Decide whether each statement below agrees with the review of Prospect. Answer yes or no for each, and quote the words of the review that settle it.
1. The girl travels to the alien moon with her mother.
2. The gems are hidden in the moon's forest.
3. Jay Duplass is one of the film's stars.

* [Passage]
::::::::::
Prospect
R2 - United Kingdom - Signature Entertainment
Review written by and copyright: Rick Curzon (9th April 2019).
The Film

Heralded as the best indie sci-fi since Moon, Prospect is smart, entertaining and a treat for the eyes. Rivalling Ridley Scott and Christopher Nolan's work, it will leave you breathless with its other-worldly splendour anchored by an emotional story.

A teenage girl and her father travel to a remote alien moon, aiming to strike it rich. They've secured a contract to harvest elusive gems hidden in the depths of the moon's toxic forest. But there are others roving the wilderness and the job quickly devolves into a fight to survive. Forced to contend not only with the forest's other ruthless inhabitants, but with her own father's judgement, the girl must carve her own path to escape.

Prospect stars Pedro Pascal (Games of Thrones and lead in the upcoming Star Wars TV series The Mandalorian), Sophie Thatcher and Jay Duplass.
::::::::::
* [Data excerpts]
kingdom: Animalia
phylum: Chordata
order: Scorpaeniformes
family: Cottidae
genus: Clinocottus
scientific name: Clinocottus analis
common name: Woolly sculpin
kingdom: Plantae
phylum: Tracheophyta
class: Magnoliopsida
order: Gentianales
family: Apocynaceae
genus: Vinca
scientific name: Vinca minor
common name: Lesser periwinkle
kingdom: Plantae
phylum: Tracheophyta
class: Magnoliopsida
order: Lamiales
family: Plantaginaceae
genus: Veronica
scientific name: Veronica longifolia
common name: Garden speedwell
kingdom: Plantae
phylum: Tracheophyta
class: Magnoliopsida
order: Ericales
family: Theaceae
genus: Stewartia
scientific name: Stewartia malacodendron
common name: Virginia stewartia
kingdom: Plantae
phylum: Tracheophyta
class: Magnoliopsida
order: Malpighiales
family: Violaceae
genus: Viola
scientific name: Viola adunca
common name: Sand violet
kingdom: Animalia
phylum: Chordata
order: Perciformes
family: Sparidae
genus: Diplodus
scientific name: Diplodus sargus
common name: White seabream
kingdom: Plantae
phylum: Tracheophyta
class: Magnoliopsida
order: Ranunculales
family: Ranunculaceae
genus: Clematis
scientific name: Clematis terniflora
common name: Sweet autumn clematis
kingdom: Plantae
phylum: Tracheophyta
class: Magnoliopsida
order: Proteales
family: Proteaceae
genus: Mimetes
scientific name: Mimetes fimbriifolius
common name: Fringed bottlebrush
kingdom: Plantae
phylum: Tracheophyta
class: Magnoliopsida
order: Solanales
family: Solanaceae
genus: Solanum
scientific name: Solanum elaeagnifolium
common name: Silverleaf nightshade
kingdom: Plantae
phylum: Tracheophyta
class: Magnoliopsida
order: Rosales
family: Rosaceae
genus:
::::::::::
* [Exercise answer]
1. No: "A teenage girl and her father travel to a remote alien moon"
2. Yes: "elusive gems hidden in the depths of the moon's toxic forest"
3. Yes: "Prospect stars Pedro Pascal (Games of Thrones and lead in the upcoming Star Wars TV series The Mandalorian), Sophie Thatcher and Jay Duplass."